What My Marriage Looks Like on a Bad Day With Depression
From our bed, under the covers, I hear the front door to our apartment open. It’s around five in the evening, and I’m in some semblance of pajamas. I have not showered. Maybe I didn’t shower yesterday, either. I have no makeup on, or maybe it’s remnants of mascara from days ago, transforming my bleary eyes into dark smudges reflecting the chaos I feel inside. You are home from work, and I have not worked all day. I have not touched the piles of laundry scattered across the floor, sorted during a more ambitious time. I have not thought about dinner, let alone made anything for you to eat. I have not even pulled the curtains open in our bedroom.
Upon hearing the door creak open, I instantly feel relief that you are home and I have a vague idea that it is good you are here, combined with shame that I am not dressed and have not done anything productive with my day. I roll over to face the bedroom door, and you appear, greeting me with a gentle smile. You come to sit on the edge of the bed next to me, reading my body language to make sure it’s OK. You brush the hair away from my face and kiss my forehead. You might say you’re sorry it’s a “dumb day” — our lighthearted way of referring to the monster in my head that takes over at any given moment, at least temporarily, stopping my life in its tracks. You ask if I have eaten or what I want to eat. You ask what we can do to make me feel better. I shake my head, hovering somewhere between distressed and wildly agitated. I want to tear my hair out and scream, but instead I sink into you, hiding my face in your chest, wishing tears would come but knowing they won’t.
You kick your shoes off and crawl into bed next to me, holding me if I let you and just being there if I won’t. After a little while I might pick up my phone or my Kindle, seeking distraction, or I might just sort of stare into space. You browse the Internet on your phone and sit quietly with me. I’m sure you’re hungry, or could be working, or maybe catching a game with the guys, but instead you sit. If I talk, you listen. If I don’t, you don’t force it. You might ask if I want to watch something on Netflix or offer to get some dinner for us.

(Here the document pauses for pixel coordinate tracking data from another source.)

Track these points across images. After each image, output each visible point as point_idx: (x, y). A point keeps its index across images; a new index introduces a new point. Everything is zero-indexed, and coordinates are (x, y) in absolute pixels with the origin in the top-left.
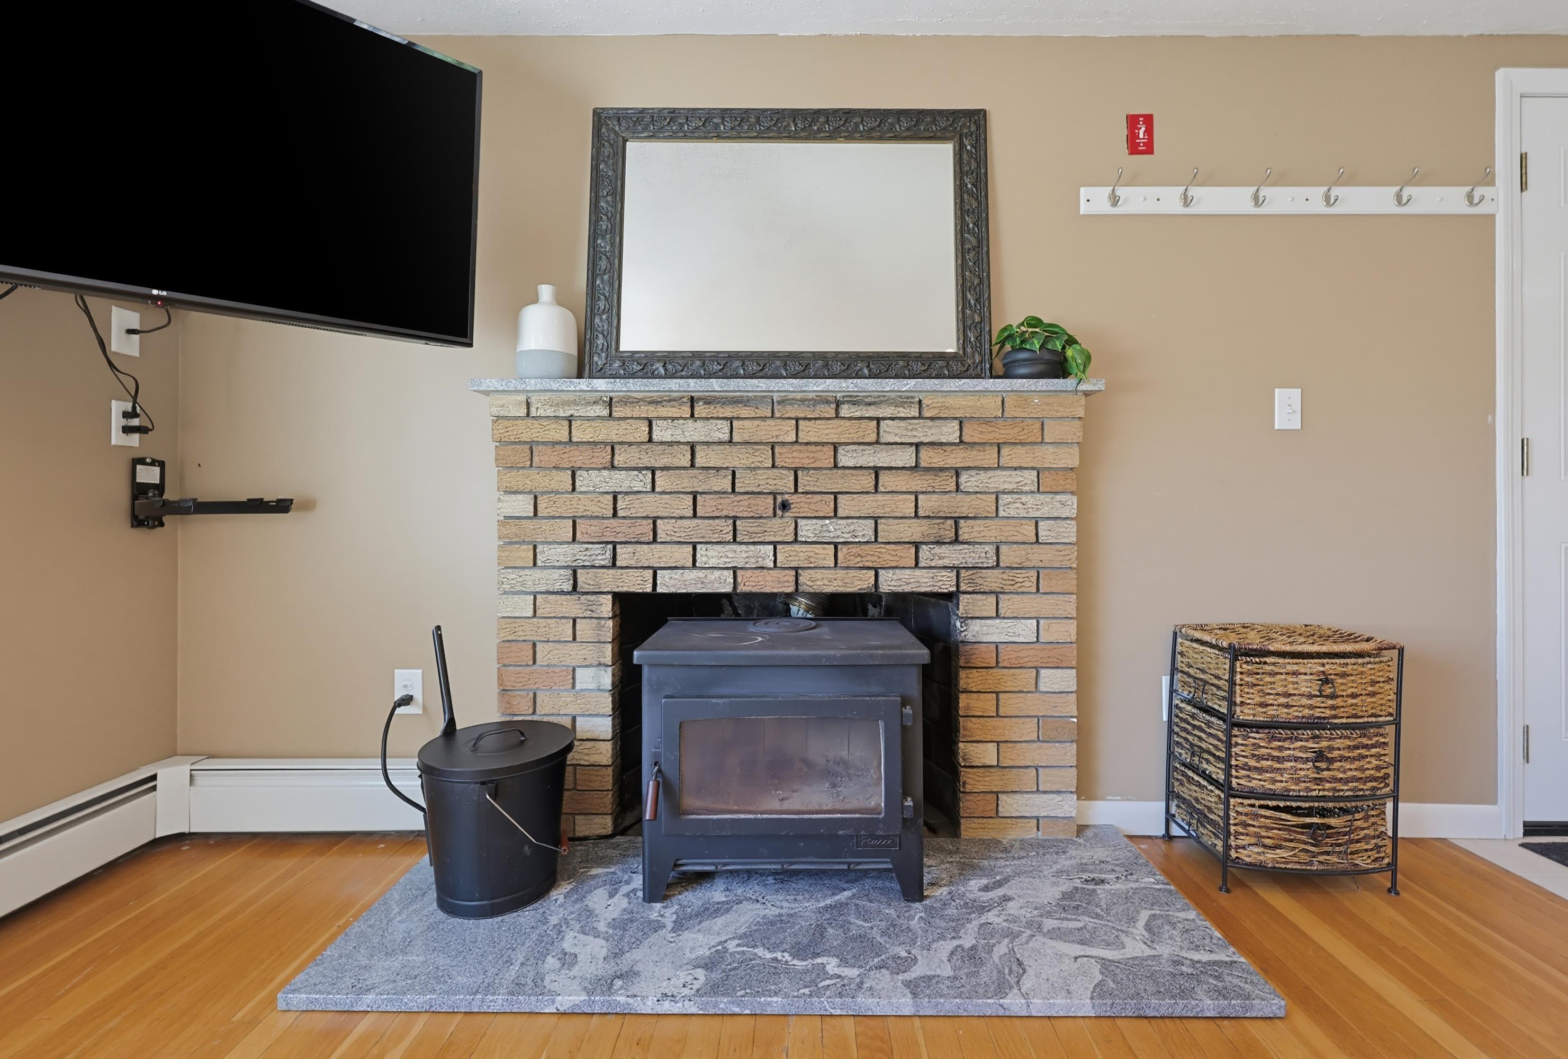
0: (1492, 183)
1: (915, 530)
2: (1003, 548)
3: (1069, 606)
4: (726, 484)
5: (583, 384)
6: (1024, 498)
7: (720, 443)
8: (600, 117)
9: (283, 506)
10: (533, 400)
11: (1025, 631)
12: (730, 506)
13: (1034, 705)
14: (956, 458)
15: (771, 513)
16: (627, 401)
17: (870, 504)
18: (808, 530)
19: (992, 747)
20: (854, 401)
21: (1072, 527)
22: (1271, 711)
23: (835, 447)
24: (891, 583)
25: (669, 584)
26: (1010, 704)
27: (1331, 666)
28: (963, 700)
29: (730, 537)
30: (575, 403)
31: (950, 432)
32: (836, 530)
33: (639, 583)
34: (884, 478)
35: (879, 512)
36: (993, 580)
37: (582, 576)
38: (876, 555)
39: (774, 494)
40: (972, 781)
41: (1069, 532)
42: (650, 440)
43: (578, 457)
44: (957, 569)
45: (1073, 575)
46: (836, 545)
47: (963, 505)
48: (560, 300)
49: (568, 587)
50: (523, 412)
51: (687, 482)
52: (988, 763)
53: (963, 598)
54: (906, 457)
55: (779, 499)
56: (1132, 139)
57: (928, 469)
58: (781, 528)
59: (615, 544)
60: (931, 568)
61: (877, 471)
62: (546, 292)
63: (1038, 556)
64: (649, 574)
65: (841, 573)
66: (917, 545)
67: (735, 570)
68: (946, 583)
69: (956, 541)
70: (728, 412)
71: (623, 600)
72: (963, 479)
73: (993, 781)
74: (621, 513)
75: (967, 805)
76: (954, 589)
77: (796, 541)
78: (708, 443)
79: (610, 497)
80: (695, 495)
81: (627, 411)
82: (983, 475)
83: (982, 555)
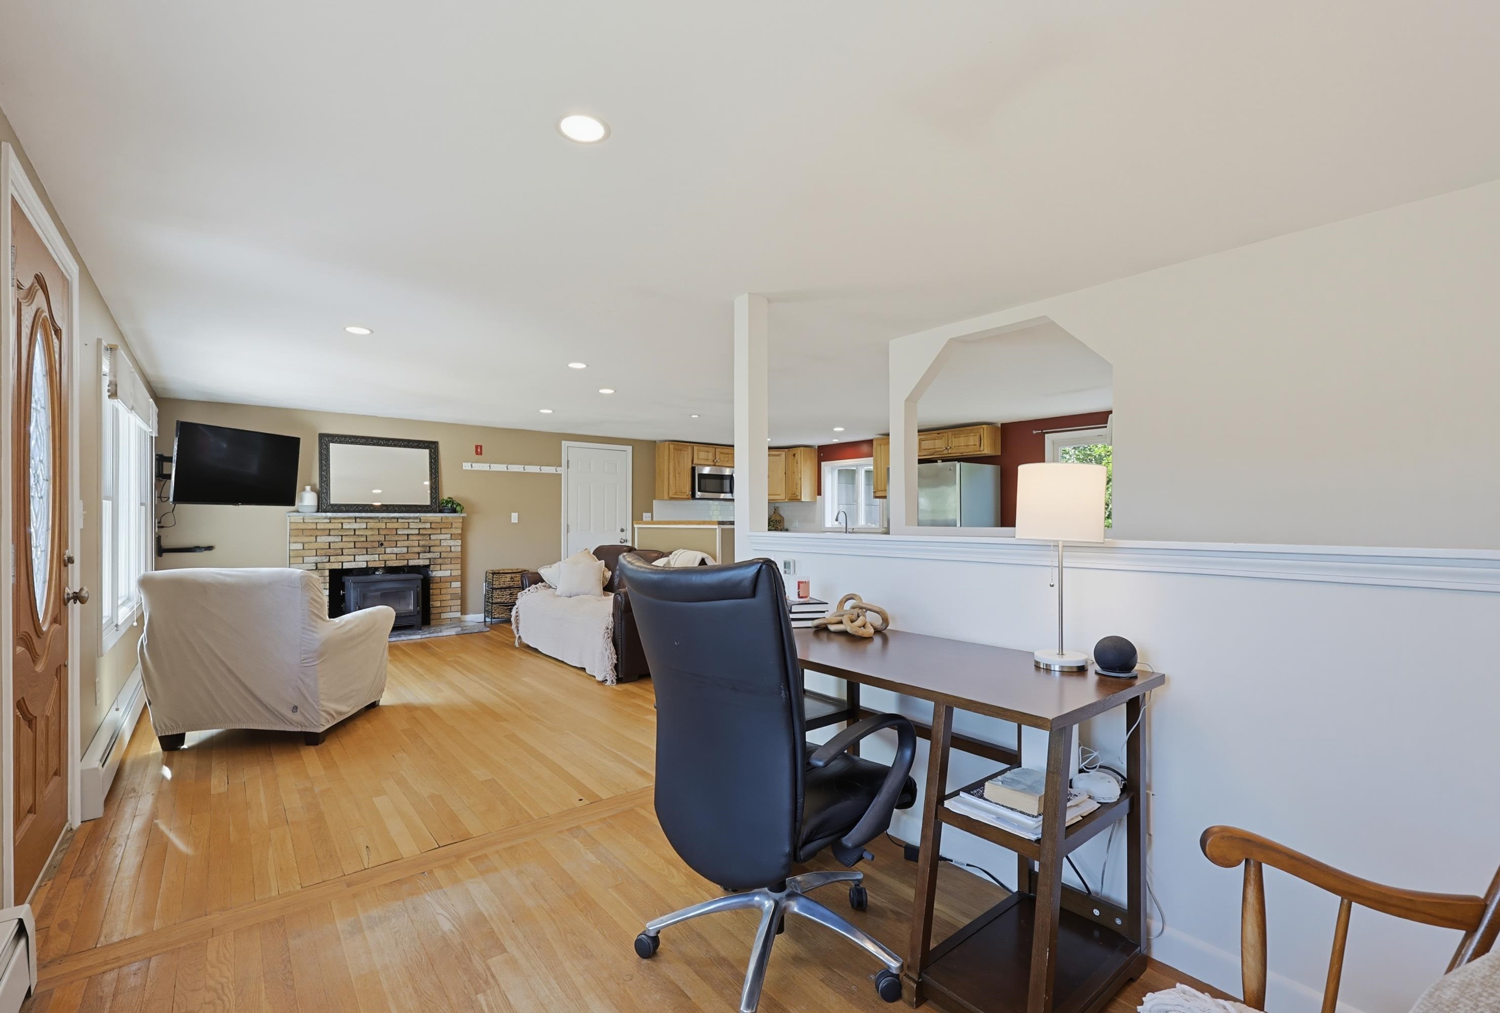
0: (561, 466)
1: (418, 550)
2: (442, 554)
3: (459, 566)
4: (364, 539)
5: (320, 514)
6: (448, 541)
7: (364, 529)
8: (322, 436)
9: (210, 548)
10: (305, 518)
11: (448, 573)
12: (365, 545)
13: (450, 591)
14: (429, 532)
15: (377, 546)
16: (335, 518)
17: (406, 543)
18: (388, 550)
19: (439, 602)
20: (402, 518)
21: (460, 547)
22: (501, 585)
23: (397, 529)
24: (411, 563)
25: (347, 566)
26: (443, 591)
27: (513, 575)
28: (431, 591)
29: (366, 553)
30: (319, 519)
31: (428, 526)
32: (396, 550)
33: (338, 566)
34: (409, 537)
35: (409, 545)
36: (439, 561)
37: (319, 565)
38: (407, 556)
39: (379, 542)
40: (433, 611)
41: (459, 549)
42: (342, 528)
43: (318, 533)
44: (430, 559)
45: (460, 559)
46: (396, 554)
47: (432, 543)
48: (313, 490)
49: (314, 568)
50: (302, 521)
51: (352, 539)
52: (438, 606)
53: (431, 566)
54: (416, 532)
55: (380, 543)
56: (476, 451)
57: (422, 534)
58: (381, 550)
59: (329, 556)
60: (423, 559)
61: (408, 535)
62: (308, 488)
63: (450, 555)
64: (341, 564)
65: (398, 561)
66: (419, 553)
67: (367, 561)
68: (427, 562)
69: (430, 552)
70: (366, 521)
71: (332, 572)
72: (431, 536)
73: (439, 610)
74: (331, 547)
75: (432, 617)
76: (429, 564)
77: (385, 553)
78: (359, 529)
79: (328, 543)
80: (355, 542)
81: (336, 521)
82: (437, 535)
83: (437, 555)
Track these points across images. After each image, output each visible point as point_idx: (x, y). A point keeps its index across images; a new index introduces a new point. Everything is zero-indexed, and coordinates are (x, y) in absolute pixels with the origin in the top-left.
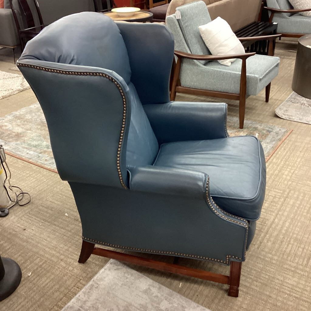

More likely I will fall asleep with my head nestled against your shoulder, and you will refuse to move because you know I need you there. You will do everything you can to let me sleep because you know there I will find peace. You will be quiet and still, you will pray tomorrow is a better day, and you will be there.
In the morning, you wake up ready to see who wakes up beside you — will it be the woman you married, who lives with joy, and loves to cook and plan meals and entertain friends and spend time with family? Or will it be this woman who fell asleep on you last night, who was broken and devastated by the voices in her mind who convince her that she is not OK? Whichever one awakes, you will love and protect her, making sure she feels safe, with no demonstrable bewilderment, confusion or frustration at how you came to be married to both of these people.
Our wedding vows were traditional ones, and I doubt either of us thought that “for better or for worse; in sickness and in health” meant days like this. I know it wasn’t in my rosy, optimistic, newly-wedded vision for our marriage. And while I’m sure neither of us would choose for me to experience this kind of sickness, you are able to tenderly remind me, when I need it, that the what-ifs won’t change the reality that is my illness or our marriage.
“I love you,” you insist when I question how you live with the uncertainty, the volatility of who my depression makes me. You almost laugh when you say it, because to you it is so obvious, how you live with it. It’s because you love me. Everything you are for me, to me — your patience, your flexibility, your calm, safe presence next to me — all falls in line because that is the fact that precedes all the rest.